Materials provided
● ● ● ● ●

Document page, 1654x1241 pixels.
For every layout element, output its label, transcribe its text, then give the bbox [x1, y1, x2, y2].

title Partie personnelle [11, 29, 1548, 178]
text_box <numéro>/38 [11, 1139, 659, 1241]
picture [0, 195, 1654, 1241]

● ● ● ● ●

Objective
Rewrite the entries with "layout element" replaced by "page element" and every other part left as it is.

The result
Document page, 1654x1241 pixels.
For every page element, output its label, transcribe its text, then give the bbox [x1, y1, x2, y2].

title Partie personnelle [11, 29, 1548, 178]
text_box <numéro>/38 [11, 1139, 659, 1241]
picture [0, 195, 1654, 1241]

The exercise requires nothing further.